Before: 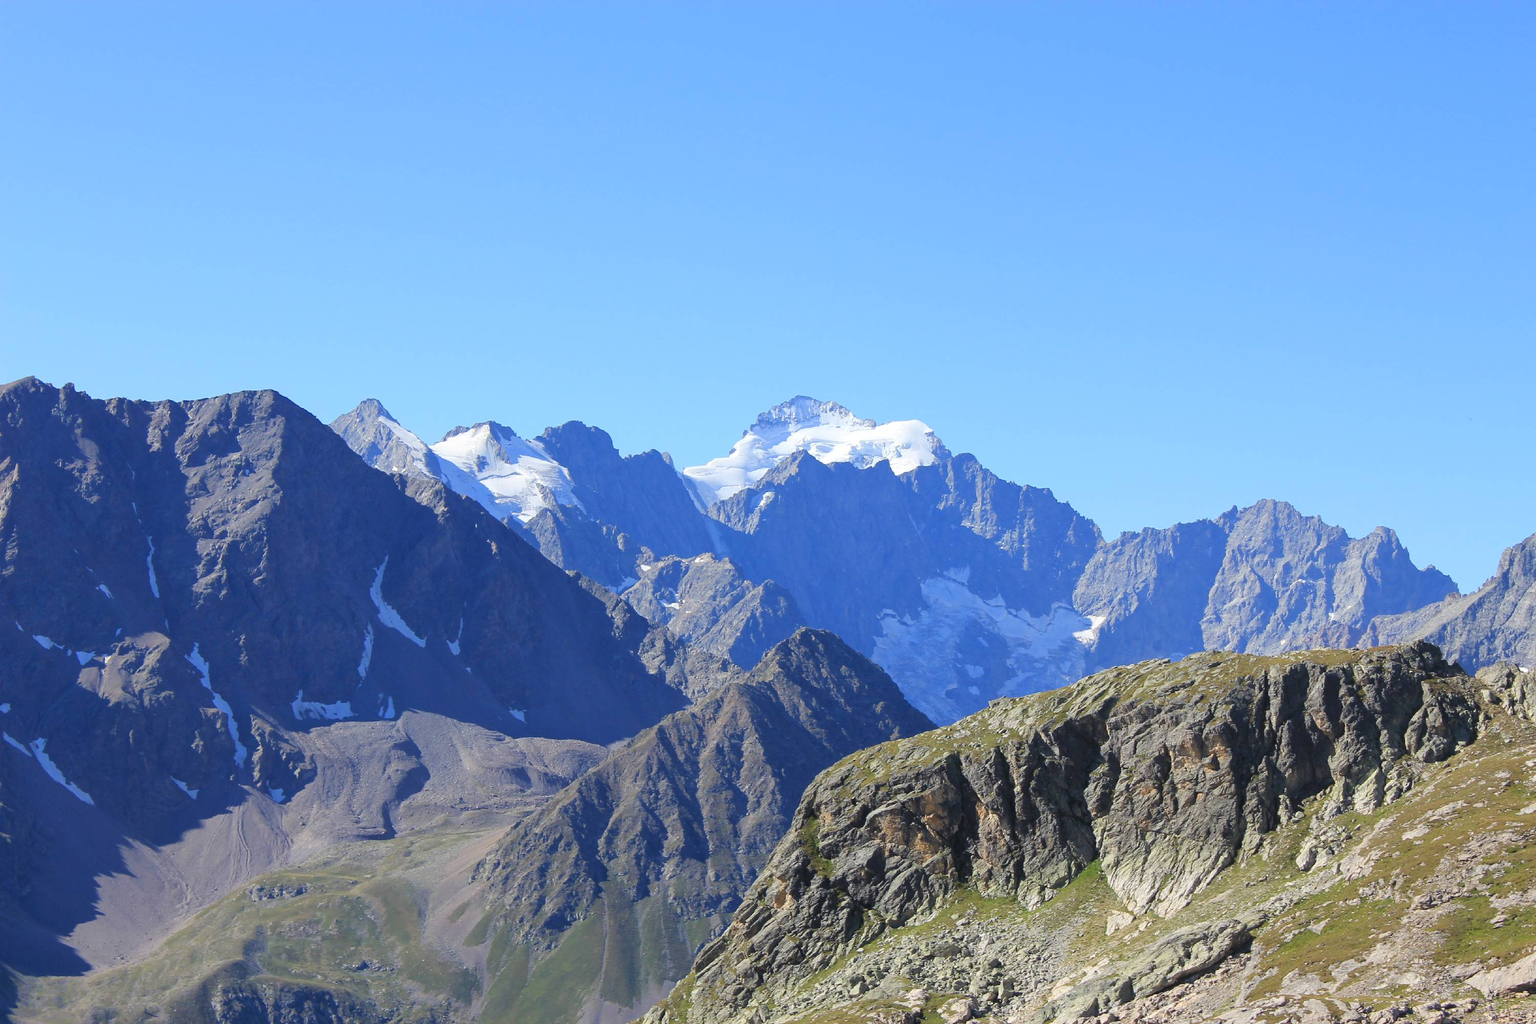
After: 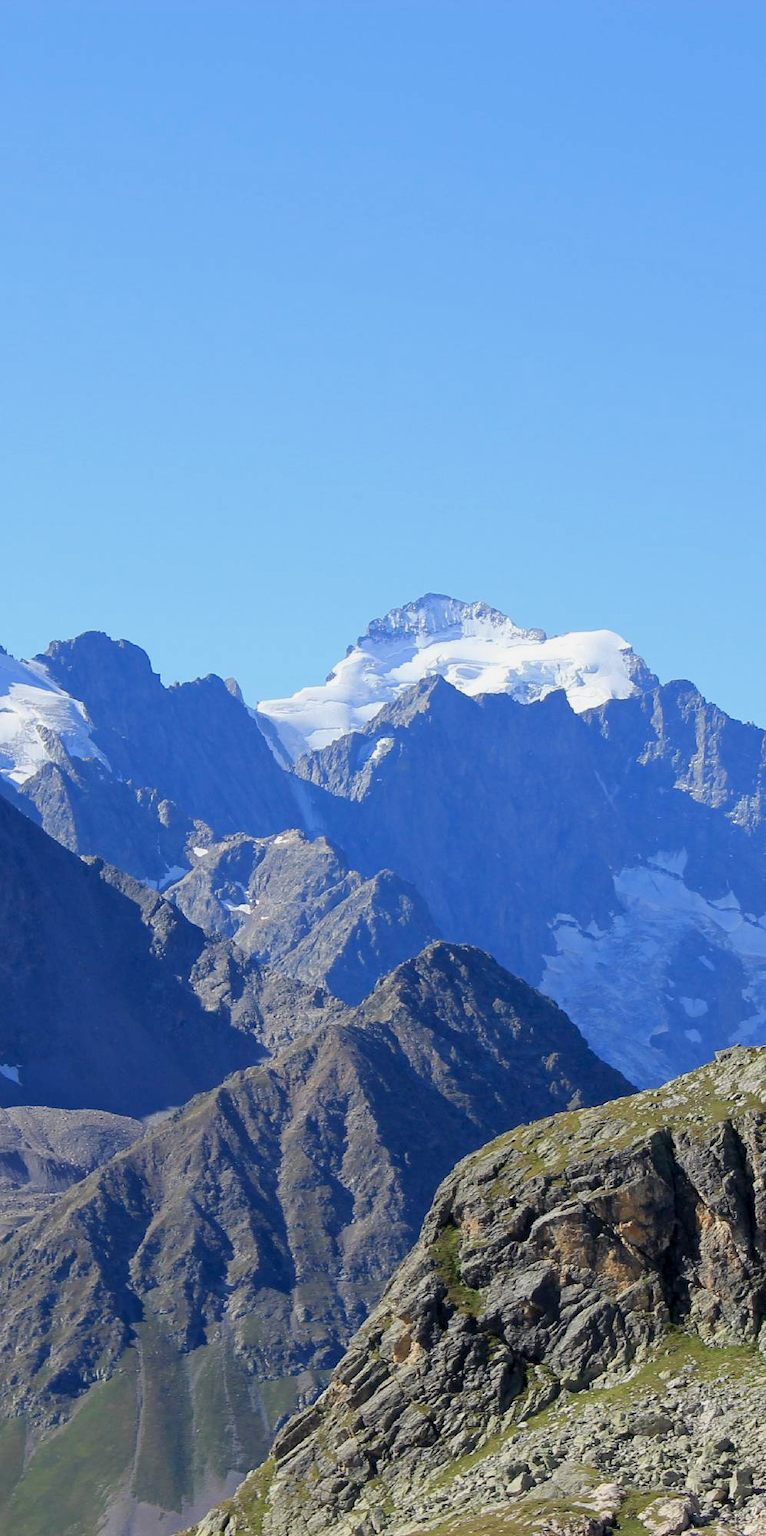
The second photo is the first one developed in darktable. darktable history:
crop: left 33.36%, right 33.36%
exposure: black level correction 0.009, exposure -0.159 EV, compensate highlight preservation false
base curve: exposure shift 0, preserve colors none
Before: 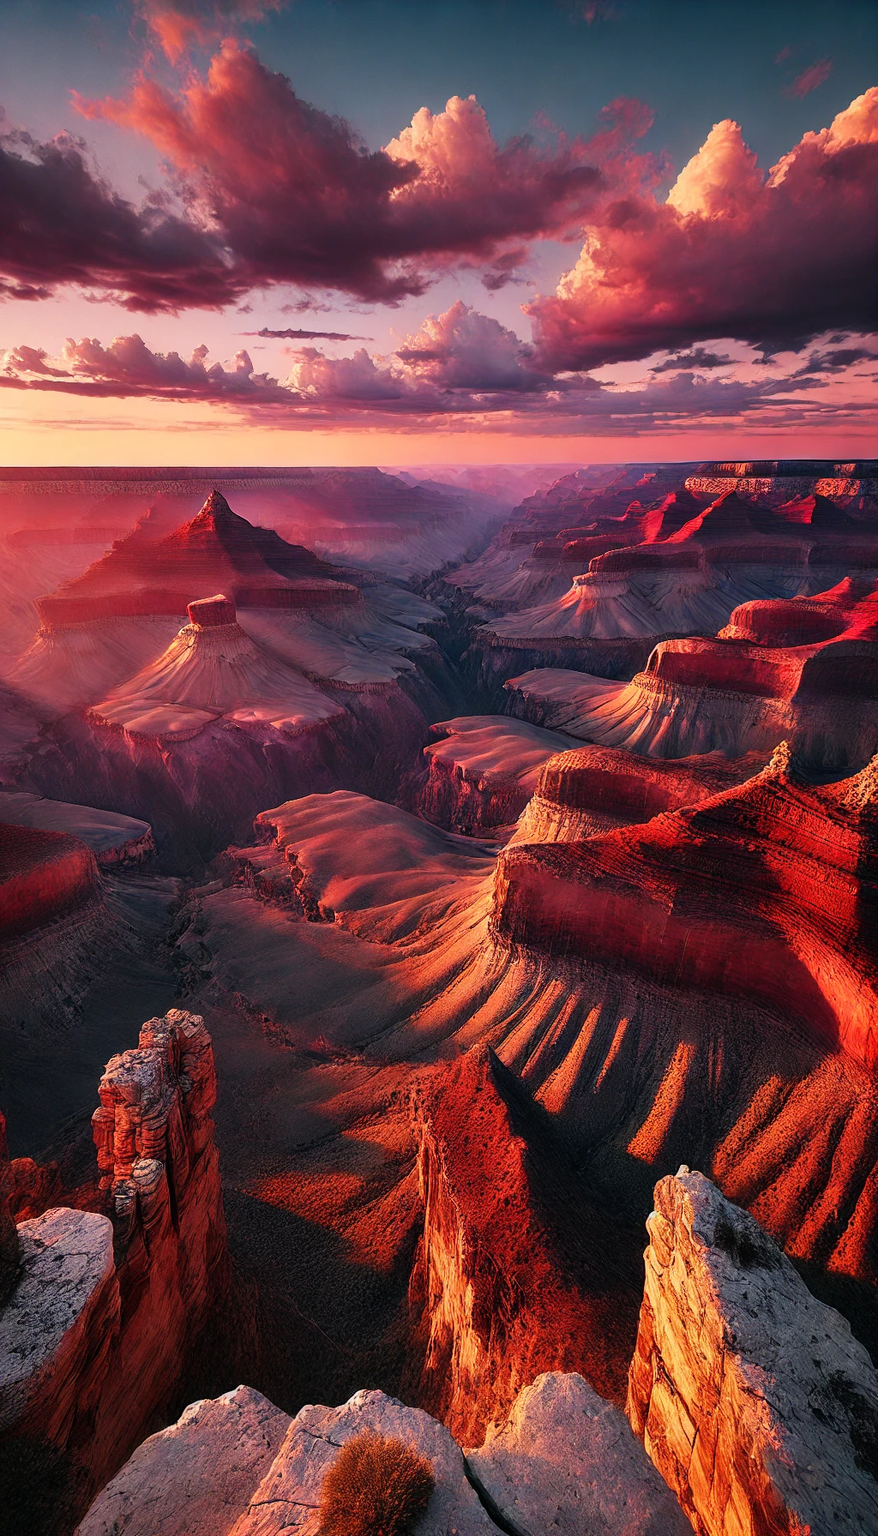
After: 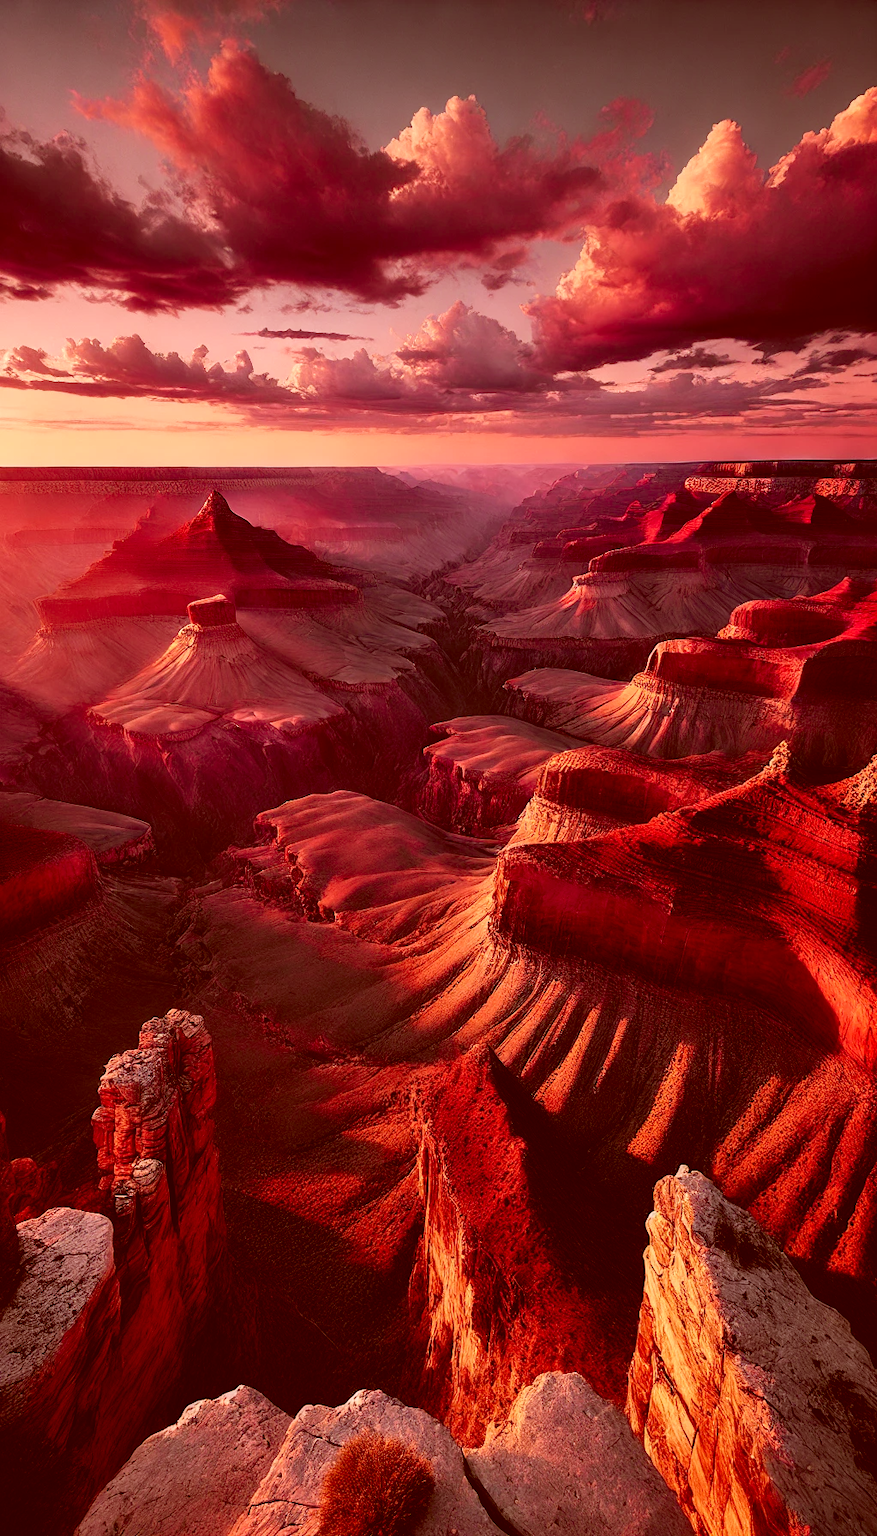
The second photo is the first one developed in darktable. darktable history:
white balance: red 1, blue 1
color correction: highlights a* 9.03, highlights b* 8.71, shadows a* 40, shadows b* 40, saturation 0.8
--*--
Print every line of the listing above verbatim, leaving out the pictures.

Before: 
After: 
The second photo is the first one developed in darktable. darktable history:
crop: left 33.36%, right 33.36%
exposure: black level correction 0.009, exposure -0.159 EV, compensate highlight preservation false
base curve: exposure shift 0, preserve colors none
Before: 
After: 
The second photo is the first one developed in darktable. darktable history:
white balance: red 1, blue 1
color correction: highlights a* 9.03, highlights b* 8.71, shadows a* 40, shadows b* 40, saturation 0.8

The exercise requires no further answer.